Synthesis and properties of a millable polyurethane elastomer with low halloysite nanotube content
Abstract
Nanocomposites comprised of millable polyurethane (MPU) and very low loadings of halloysite nanotubes (HNTs) have been prepared with high tensile strength and elongation at break, and cured using either toluene diisocyanate dimer or dicumyl peroxide as crosslinking agents to further enhance the mechanical performance of the nanocomposites and to reduce costs. A 1.17-fold increase in tensile strength and a 0.58-fold increase in elongation at break was achieved for synthetic linear polyurethane elastomer nanocomposites by incorporating only 1 wt% of HNTs, and these increases were primarily attributed to the formation of covalent bonds between the OH groups of HNTs and the NCO groups of 4,4′-diphenyl-methane diisocyanate (MDI). Remarkable improvements in Young's modulus were further obtained after curing using the crosslinking agents.
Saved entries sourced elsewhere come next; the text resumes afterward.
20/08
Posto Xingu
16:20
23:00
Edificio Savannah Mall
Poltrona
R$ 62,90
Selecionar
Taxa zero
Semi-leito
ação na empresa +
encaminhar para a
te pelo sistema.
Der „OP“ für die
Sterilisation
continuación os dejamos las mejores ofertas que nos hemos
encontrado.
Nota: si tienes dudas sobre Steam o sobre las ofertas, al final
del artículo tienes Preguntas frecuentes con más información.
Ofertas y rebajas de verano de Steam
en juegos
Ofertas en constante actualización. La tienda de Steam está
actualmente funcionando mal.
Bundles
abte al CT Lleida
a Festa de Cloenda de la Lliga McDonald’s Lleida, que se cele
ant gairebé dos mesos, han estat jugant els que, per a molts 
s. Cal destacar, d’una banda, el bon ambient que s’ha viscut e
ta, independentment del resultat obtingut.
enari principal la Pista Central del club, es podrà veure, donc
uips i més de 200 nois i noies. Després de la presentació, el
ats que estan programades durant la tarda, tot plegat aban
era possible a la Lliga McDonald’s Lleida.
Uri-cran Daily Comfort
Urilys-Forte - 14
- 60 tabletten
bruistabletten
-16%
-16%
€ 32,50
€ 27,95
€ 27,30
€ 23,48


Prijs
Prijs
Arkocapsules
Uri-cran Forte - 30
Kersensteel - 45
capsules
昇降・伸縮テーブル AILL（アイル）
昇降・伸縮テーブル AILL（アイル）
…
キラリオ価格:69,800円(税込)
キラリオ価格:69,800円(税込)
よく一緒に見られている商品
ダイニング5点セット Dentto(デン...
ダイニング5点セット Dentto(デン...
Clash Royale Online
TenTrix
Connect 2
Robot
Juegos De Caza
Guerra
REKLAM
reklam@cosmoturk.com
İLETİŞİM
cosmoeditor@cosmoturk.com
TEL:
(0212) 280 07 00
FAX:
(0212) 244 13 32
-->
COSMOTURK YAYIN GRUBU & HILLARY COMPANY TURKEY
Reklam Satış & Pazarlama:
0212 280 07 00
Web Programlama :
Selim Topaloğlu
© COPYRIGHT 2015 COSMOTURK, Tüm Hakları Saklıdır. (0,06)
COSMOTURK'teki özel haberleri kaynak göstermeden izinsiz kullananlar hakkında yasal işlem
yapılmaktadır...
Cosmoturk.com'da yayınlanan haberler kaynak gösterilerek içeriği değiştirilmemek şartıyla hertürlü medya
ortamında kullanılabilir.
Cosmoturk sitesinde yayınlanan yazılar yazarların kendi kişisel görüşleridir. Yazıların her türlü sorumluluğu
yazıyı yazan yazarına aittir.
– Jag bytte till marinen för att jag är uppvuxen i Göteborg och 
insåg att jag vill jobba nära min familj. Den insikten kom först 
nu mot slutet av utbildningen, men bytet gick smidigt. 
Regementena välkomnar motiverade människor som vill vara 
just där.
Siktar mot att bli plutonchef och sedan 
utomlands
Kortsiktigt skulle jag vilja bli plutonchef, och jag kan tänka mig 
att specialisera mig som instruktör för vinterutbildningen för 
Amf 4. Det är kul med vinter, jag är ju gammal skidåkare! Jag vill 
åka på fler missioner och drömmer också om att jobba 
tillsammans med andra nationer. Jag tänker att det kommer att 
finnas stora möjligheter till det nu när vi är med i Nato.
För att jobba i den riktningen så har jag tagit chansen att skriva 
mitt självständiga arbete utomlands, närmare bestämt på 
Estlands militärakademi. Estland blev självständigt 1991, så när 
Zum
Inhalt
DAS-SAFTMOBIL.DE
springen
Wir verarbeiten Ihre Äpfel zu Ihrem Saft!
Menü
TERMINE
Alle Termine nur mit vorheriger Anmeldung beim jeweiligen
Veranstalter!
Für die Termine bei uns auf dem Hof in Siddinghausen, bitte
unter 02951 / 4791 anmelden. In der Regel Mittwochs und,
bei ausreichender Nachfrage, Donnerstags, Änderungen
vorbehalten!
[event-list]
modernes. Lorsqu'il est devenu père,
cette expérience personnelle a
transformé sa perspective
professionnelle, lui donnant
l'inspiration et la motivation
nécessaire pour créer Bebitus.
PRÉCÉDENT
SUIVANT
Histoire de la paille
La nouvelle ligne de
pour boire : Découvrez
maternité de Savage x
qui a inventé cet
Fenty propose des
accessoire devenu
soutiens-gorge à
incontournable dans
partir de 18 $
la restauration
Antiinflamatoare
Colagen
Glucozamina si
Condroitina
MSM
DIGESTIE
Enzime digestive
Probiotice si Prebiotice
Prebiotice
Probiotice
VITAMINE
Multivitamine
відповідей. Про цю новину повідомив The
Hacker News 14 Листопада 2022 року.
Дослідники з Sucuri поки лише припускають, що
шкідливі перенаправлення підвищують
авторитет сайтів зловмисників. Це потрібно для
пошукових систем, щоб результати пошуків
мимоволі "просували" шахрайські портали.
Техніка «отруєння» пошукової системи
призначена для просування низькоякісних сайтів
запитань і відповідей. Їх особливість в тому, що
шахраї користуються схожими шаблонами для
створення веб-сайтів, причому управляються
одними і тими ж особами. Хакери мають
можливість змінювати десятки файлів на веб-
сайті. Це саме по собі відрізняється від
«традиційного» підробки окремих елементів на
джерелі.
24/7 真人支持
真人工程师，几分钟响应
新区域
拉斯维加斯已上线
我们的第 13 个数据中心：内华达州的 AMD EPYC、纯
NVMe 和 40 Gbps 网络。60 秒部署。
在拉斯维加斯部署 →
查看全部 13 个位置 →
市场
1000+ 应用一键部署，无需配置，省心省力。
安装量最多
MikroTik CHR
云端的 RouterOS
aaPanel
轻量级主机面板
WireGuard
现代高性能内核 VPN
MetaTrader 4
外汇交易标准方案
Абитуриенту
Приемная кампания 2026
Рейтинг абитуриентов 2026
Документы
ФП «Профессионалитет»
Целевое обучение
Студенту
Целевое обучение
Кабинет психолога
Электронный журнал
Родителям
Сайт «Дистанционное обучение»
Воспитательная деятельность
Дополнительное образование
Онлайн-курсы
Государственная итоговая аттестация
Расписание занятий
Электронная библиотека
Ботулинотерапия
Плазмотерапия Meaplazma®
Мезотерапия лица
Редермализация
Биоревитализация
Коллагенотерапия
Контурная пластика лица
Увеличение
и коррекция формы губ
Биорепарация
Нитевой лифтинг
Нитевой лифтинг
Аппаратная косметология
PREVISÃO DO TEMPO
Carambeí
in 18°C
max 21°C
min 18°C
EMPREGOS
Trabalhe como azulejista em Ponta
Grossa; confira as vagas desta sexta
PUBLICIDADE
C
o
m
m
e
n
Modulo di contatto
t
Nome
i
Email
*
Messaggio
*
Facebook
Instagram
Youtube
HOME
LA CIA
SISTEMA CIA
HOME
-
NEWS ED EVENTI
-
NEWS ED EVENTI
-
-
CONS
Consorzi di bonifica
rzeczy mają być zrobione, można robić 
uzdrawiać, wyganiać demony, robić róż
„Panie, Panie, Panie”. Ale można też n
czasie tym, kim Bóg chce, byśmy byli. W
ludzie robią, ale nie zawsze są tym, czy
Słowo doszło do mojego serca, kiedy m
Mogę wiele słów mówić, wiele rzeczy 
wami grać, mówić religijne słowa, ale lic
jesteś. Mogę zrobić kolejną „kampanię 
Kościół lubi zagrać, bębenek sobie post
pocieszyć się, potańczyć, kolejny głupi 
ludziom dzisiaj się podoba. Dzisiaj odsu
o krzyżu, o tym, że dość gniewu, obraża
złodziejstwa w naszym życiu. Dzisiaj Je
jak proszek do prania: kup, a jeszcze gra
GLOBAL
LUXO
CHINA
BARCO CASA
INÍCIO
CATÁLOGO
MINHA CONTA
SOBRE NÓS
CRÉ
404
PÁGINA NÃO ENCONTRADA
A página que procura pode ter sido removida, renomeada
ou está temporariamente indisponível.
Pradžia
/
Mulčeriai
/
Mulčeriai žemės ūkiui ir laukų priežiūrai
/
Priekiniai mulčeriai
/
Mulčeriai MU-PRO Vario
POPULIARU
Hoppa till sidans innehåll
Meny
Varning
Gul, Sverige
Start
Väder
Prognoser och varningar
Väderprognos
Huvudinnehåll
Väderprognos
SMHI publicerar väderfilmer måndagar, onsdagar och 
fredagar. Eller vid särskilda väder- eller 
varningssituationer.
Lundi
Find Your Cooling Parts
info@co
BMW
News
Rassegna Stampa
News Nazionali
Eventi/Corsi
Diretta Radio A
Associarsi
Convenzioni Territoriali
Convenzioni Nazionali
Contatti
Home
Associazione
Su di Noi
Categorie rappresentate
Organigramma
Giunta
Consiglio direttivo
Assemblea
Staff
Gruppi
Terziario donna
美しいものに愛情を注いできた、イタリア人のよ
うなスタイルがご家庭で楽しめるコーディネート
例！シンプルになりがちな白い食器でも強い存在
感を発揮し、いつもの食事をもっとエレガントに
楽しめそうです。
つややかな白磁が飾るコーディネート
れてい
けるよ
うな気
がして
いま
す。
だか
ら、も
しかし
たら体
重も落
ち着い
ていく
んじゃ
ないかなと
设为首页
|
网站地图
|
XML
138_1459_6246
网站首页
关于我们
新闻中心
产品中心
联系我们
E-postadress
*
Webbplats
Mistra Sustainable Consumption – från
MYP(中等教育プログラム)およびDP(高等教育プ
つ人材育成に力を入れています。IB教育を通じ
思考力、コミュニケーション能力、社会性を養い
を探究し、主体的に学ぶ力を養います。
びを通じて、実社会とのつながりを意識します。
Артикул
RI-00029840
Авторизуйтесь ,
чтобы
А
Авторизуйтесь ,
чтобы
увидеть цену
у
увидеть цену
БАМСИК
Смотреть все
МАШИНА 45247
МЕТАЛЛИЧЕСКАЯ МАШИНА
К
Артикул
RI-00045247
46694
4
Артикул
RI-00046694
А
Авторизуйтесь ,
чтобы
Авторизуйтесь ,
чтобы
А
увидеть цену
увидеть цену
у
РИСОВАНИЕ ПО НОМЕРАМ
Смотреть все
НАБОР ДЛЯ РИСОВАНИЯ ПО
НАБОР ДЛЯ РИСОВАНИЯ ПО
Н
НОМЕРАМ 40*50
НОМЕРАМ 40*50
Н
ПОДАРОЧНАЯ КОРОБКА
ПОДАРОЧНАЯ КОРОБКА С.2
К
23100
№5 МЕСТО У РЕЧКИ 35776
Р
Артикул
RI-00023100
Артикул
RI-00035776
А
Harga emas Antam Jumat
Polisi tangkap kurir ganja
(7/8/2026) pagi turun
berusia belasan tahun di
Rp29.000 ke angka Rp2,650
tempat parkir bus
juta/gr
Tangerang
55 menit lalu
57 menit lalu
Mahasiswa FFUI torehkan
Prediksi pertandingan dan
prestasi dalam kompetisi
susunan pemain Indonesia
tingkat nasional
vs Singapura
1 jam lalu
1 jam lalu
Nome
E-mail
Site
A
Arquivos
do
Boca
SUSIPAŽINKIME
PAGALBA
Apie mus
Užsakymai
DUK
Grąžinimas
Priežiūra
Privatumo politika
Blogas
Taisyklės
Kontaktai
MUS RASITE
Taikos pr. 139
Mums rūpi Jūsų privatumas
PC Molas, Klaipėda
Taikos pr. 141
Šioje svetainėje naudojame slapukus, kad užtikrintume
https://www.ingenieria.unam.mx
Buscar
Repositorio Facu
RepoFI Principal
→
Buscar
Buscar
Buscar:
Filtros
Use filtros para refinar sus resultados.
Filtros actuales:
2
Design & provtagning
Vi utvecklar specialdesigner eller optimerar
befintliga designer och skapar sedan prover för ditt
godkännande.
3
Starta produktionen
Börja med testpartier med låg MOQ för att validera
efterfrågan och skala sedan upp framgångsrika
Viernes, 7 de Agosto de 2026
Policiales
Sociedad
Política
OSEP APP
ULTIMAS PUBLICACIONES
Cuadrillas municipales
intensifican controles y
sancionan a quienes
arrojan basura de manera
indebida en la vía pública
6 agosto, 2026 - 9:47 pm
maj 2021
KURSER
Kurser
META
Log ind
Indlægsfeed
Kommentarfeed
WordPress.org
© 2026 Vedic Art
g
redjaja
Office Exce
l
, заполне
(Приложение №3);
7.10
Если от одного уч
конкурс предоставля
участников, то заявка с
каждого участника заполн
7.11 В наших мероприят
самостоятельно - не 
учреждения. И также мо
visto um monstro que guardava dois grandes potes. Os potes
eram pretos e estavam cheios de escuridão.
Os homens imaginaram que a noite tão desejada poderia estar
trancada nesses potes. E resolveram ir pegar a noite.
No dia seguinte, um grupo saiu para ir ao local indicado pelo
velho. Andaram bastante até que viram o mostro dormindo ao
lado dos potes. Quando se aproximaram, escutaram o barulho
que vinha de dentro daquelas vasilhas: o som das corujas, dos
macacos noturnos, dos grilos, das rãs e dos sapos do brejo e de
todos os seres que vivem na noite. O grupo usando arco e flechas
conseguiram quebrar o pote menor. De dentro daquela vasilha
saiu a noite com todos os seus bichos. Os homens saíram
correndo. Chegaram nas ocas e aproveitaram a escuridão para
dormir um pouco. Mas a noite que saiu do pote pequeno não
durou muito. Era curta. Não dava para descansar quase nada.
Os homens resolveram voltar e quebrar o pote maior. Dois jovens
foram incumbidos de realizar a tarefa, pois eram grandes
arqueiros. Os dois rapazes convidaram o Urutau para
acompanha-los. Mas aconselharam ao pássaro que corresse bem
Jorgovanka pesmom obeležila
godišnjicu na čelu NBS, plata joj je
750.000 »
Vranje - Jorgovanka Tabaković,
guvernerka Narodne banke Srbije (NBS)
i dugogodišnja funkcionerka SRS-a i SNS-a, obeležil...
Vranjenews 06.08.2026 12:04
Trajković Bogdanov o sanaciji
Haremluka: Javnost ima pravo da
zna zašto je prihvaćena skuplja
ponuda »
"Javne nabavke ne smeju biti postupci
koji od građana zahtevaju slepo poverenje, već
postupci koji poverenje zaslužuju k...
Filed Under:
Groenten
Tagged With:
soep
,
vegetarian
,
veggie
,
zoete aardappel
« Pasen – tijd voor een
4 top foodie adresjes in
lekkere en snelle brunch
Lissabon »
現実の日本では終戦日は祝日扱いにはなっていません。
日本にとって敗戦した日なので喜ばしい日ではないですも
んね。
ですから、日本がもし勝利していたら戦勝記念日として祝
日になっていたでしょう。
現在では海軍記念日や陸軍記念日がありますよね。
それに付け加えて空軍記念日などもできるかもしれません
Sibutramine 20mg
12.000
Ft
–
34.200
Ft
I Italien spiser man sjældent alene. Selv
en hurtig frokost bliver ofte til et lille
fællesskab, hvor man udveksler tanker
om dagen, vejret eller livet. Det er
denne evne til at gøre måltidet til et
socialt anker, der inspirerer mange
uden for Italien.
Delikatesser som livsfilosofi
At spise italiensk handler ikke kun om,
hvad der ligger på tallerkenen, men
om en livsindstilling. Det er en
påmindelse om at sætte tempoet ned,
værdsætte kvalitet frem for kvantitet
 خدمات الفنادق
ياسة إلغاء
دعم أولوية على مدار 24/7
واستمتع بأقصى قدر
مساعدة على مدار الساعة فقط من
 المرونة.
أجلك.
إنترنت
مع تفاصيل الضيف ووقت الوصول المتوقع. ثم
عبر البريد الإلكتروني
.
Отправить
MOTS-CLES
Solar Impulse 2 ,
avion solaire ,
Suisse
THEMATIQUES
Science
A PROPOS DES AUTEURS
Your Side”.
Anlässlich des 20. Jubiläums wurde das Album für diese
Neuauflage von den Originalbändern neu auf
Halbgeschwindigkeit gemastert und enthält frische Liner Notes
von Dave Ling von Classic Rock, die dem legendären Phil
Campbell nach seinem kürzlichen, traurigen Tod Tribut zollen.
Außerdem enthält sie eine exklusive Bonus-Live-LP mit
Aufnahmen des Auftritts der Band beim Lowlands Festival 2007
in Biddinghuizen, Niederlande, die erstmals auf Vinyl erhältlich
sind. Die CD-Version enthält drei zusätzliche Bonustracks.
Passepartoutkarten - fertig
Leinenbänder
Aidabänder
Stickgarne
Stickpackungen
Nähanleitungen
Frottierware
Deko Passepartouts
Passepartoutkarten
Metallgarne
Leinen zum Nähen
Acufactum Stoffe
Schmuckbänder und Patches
The nanostructure of these nanocomposites consisted of individual HNTs covalently bonded and specifically associated with hard MPU microdomains, and therefore affected the degree of phase separation, as characterized by spectroscopy studies and direct microstructural analysis. Moreover, an unprecedented environmental solvent-free prepolymer method has been proposed to compound the MPU/HNTs nanocomposites.